The reader will have gathered from the preceding chapter that the conception which Agnes had formed as to the real position of her admirer from the reports of Giulietta was false, and that in reality he was not Lord Adrian, the brother of the King, but an outcast and landless representative of one branch of an ancient and noble Roman family, whose estates had been confiscated and whose relations had been murdered, to satisfy the boundless rapacity of Caesar Borgia, the infamous favorite of the notorious Alexander VI.

The natural temperament of Agostino Sarelli had been rather that of the poet and artist than of the warrior. In the beautiful gardens of his ancestral home it had been his delight to muse over the pages of Dante and Ariosto, to sing to the lute and to write in the facile flowing rhyme of his native Italian the fancies of the dream-land of his youth.

He was the younger brother of the family,—the favorite son and companion of his mother, who, being of a tender and religious nature, had brought him up in habits of the most implicit reverence and devotion for the institutions of his fathers.

The storm which swept over his house, and blasted all his worldly prospects, blasted, too, and withered all those religious hopes and beliefs by which alone sensitive and affectionate natures can be healed of the wounds of adversity without leaving distortion or scar.

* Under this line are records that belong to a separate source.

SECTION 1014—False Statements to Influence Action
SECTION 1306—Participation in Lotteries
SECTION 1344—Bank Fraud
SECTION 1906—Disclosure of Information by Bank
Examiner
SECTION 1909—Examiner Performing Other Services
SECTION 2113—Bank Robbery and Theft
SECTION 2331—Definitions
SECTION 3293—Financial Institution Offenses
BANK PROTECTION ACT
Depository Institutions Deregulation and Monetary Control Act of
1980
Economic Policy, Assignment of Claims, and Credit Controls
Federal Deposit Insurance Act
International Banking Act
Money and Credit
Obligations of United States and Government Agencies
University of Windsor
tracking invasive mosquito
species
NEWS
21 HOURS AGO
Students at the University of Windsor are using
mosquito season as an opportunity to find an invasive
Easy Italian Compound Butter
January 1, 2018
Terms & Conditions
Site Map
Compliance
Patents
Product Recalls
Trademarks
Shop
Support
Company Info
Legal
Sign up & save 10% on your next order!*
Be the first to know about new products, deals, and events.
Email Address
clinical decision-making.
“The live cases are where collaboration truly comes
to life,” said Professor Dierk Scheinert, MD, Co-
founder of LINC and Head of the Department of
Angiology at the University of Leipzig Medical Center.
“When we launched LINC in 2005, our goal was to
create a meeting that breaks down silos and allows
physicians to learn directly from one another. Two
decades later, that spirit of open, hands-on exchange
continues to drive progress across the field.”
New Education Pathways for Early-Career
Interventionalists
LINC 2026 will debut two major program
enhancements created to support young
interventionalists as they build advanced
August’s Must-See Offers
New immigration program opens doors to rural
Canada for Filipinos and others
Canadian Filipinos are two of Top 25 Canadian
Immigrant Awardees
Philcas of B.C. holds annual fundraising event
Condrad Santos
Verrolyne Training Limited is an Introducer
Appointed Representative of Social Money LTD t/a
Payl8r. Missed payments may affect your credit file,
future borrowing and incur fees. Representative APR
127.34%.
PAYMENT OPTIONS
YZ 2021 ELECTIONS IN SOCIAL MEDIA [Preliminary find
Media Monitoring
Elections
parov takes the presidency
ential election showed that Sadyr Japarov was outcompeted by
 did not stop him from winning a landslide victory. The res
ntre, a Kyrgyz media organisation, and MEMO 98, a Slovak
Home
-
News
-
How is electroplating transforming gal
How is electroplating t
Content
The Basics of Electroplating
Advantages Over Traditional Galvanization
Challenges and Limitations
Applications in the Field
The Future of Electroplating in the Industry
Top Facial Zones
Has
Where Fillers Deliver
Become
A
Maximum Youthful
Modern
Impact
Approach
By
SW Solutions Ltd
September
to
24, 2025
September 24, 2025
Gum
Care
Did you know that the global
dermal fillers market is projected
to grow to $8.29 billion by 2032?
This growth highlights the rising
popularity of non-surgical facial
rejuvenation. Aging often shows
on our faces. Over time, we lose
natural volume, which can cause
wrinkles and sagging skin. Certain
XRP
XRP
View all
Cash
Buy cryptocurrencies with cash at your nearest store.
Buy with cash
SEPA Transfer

For his house had been overthrown, his elder brother cruelly and treacherously murdered, himself and his retainers robbed and cast out, by a man who had the entire sanction and support of the Head of the Christian Church, the Vicar of Christ on Earth. So said the current belief of his times,—the faith in which his sainted mother died; and the difficulty with which a man breaks away from such ties is in exact proportion to the refinement and elevation of his nature.